Treatment of this condition has and still can be very frustrating.  In many cases our only realistic goal is successful management; complete resolution of the symptoms may not be possible. The teeth must first be cleaned of all plaque and tartar accumulation both above and below the gum line.  This can be accomplished only under anesthesia.  While under the anesthetic, every surface of each tooth is examined and x-rays are routinely taken to detect any hidden pathology that could harbor plaque or infection. Therapy has to be aggressive! Any abnormalities must be properly treated, or the affected tooth extracted. Often, erosive resorptive lesions or broken tooth roots are found to be significant contributing factors.  Antibiotics may be necessary from time to time but are not indicated for long-term management. Anti-inflammatory drugs are very useful in most cases in controlling the inflammation and pain.

 

Since plaque begins to reform in just a few hours after the cleaning, diligent home care is essential to the control of inflammation. Ideally, the teeth are brushed with a solution of an anti-plaque germicide such as chlorhexidine. This product can also be used as a rinse for those cats that will not allow brushing. The chlorhexidine should be applied daily.

 

Following the aggressive cleaning and periodontal treatments, most cats show dramatic improvement. Conservative therapy combines home care of the mouth with brushing and germicides along with frequent dental cleanings under anesthesia. In addition, moderate doses of anti-inflammatory medication and occasional antibiotics have a role in conservative therapy.

 

An association has been established between Feline Stomatitis and a specific bacterial organism called Bartonella. In a large study 70% of cats with severe gingivitis/ stomatitis syndrome tested positive for this organism. Antibiotics in routine veterinary use have no effect on Bartonella organisms but there is an antibiotic called azithromycin that is effective. We are now recommending that all cats with symptoms of stomatitis or severe gingivitis should be tested and those that are strongly positive be treated. In the same large study, more than 70% responded favorably to treatment. Bartonella is unlikely to be a causative organism but one that contributes to the problem.
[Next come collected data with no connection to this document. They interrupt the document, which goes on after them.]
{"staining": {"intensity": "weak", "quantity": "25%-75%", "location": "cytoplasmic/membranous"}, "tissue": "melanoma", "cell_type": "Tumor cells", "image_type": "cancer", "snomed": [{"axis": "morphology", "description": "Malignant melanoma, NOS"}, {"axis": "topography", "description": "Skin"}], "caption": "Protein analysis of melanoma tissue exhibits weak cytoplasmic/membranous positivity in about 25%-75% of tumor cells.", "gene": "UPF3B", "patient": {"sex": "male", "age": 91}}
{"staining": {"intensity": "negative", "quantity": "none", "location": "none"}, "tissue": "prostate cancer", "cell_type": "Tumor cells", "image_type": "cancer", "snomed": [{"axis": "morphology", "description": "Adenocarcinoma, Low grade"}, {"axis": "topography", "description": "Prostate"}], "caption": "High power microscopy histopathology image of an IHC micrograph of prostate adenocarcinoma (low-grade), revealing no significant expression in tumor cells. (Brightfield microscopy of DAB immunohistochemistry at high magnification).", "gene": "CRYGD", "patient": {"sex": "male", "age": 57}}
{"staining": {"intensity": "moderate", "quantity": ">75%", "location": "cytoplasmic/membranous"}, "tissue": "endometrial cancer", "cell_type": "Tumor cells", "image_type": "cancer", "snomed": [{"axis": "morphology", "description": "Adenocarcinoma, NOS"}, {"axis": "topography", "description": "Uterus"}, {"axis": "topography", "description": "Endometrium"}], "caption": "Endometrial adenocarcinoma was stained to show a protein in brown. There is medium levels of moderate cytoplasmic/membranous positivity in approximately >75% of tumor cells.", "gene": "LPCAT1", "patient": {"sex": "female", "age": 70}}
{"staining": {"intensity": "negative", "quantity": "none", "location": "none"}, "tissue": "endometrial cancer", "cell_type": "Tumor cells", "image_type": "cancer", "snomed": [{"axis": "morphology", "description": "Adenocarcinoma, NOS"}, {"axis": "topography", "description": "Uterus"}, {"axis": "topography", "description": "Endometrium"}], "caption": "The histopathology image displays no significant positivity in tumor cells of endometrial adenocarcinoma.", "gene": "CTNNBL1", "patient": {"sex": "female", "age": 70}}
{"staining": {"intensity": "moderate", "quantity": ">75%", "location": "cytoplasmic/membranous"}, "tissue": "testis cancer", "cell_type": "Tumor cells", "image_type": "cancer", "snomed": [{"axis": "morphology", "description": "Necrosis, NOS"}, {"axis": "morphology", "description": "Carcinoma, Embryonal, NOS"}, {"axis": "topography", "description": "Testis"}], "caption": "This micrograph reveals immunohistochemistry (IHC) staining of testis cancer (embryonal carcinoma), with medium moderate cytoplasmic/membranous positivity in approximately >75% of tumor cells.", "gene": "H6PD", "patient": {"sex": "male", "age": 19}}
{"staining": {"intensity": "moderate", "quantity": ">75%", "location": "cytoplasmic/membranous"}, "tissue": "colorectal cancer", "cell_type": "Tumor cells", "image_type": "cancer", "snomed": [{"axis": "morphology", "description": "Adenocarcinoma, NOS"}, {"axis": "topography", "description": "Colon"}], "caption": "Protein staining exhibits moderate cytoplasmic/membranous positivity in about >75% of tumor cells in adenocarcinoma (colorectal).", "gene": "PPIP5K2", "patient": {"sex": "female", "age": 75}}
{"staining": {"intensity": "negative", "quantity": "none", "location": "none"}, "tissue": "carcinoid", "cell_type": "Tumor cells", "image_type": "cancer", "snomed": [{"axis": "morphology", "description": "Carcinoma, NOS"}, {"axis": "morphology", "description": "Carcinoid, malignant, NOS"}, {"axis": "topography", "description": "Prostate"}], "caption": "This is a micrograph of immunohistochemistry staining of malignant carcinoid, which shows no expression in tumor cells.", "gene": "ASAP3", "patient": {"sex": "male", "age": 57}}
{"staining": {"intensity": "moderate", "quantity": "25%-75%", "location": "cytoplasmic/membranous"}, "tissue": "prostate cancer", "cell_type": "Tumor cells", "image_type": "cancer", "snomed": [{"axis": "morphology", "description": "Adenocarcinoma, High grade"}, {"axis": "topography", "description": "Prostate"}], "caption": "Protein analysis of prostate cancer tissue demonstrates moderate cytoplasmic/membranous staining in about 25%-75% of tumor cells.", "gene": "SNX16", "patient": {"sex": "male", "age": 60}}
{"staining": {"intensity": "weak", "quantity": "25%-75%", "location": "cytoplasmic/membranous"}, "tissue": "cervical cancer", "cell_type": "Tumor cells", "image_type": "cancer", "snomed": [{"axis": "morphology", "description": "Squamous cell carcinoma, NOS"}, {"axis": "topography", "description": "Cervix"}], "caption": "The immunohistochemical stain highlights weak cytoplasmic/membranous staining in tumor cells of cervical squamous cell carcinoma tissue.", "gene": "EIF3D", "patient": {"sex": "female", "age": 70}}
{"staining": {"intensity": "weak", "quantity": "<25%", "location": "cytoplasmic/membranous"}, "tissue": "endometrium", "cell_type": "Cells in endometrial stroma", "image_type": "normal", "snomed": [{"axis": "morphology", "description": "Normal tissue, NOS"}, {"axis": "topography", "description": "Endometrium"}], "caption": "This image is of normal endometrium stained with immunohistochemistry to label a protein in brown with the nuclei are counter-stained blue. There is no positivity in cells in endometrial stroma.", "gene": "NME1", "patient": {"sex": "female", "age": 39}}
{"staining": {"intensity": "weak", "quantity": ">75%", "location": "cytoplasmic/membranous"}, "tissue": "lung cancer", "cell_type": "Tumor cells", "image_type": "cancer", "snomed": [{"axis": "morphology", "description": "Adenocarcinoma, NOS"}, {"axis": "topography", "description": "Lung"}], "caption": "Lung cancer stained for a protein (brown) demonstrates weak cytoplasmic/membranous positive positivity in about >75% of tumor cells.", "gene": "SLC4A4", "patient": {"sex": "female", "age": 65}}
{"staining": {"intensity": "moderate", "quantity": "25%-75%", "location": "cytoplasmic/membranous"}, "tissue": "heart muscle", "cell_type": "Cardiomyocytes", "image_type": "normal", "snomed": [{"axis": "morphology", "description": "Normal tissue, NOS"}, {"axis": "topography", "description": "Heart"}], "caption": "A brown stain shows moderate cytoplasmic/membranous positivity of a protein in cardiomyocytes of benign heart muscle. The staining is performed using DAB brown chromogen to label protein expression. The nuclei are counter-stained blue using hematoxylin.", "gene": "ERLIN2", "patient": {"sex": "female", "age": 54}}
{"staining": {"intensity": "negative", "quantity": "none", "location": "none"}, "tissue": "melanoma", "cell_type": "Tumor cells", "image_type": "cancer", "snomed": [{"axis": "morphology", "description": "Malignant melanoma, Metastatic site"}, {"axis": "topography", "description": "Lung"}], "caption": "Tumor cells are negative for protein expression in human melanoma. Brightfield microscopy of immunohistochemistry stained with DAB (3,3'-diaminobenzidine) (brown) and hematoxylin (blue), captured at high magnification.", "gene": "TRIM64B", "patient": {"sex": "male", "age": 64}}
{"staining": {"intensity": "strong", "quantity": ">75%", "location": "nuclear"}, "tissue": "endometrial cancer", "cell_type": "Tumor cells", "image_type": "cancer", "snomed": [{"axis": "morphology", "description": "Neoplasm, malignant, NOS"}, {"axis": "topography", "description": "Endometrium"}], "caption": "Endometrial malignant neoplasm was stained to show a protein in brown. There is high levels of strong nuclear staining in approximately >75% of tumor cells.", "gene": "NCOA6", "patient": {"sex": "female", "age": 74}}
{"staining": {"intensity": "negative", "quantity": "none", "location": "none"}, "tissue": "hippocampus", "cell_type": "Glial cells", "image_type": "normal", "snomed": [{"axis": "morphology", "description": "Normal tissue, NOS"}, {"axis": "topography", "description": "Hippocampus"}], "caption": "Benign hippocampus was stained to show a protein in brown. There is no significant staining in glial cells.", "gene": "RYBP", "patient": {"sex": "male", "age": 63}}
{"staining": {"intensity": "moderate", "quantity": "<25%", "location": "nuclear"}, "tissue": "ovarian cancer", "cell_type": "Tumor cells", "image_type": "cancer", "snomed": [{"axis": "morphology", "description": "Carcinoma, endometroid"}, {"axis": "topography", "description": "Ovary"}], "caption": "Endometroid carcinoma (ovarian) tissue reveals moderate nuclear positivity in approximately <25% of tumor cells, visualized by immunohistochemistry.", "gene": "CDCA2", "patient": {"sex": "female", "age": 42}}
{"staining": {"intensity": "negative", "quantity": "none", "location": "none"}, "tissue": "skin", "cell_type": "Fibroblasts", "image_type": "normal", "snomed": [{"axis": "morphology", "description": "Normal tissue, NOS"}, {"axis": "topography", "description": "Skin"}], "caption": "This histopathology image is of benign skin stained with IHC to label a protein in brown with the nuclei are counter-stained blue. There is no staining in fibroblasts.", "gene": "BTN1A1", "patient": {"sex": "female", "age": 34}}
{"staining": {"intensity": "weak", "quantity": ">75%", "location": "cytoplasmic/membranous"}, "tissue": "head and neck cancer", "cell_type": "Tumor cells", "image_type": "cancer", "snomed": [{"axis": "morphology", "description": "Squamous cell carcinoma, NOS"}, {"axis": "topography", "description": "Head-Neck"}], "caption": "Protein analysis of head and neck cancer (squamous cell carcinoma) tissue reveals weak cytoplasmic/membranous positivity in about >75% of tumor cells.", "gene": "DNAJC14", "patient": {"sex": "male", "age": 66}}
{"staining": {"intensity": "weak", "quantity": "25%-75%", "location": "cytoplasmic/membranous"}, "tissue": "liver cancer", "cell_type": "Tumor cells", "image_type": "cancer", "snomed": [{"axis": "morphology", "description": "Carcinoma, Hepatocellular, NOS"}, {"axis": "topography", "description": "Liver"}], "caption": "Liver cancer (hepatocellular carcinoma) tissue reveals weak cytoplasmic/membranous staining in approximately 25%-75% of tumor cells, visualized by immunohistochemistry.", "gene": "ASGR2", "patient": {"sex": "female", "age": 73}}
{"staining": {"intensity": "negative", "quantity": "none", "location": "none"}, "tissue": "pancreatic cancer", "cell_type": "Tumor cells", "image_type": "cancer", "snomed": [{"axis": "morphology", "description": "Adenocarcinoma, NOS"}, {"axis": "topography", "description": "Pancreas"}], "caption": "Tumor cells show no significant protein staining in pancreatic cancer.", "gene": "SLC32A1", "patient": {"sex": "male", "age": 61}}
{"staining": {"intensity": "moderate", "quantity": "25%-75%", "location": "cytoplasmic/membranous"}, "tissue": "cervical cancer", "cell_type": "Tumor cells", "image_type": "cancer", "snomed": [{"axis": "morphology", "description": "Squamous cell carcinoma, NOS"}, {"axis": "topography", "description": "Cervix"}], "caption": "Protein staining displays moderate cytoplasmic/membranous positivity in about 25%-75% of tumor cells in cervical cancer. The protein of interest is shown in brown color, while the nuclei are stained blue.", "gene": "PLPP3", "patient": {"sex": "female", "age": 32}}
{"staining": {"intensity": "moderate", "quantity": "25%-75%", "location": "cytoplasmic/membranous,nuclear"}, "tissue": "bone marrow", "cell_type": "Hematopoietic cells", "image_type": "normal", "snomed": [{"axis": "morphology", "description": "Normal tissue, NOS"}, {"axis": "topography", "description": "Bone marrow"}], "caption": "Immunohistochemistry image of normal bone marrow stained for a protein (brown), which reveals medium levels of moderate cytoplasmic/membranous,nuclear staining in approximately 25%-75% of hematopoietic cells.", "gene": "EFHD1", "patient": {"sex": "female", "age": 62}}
Some cats do not test positive and some that are positive do not improve, but the link to Bartonella is promising and most cats that we have treated have improved substantially.


For those cats that are not positive for Bartonella or do not respond to treatment, an aggressive approach in which all the teeth behind the canines (fangs) are extracted usually helps. Some cats will still not be comfortable enough and all teeth (including the fangs) must be removed. The majority of cats improve substantially following the extractions. Fortunately pet cats adjust very well to the loss of their teeth and can even eat dry food with no problem. A very small number of cats will still have enough discomfort to warrant medications to assist in controlling the inflammation and pain.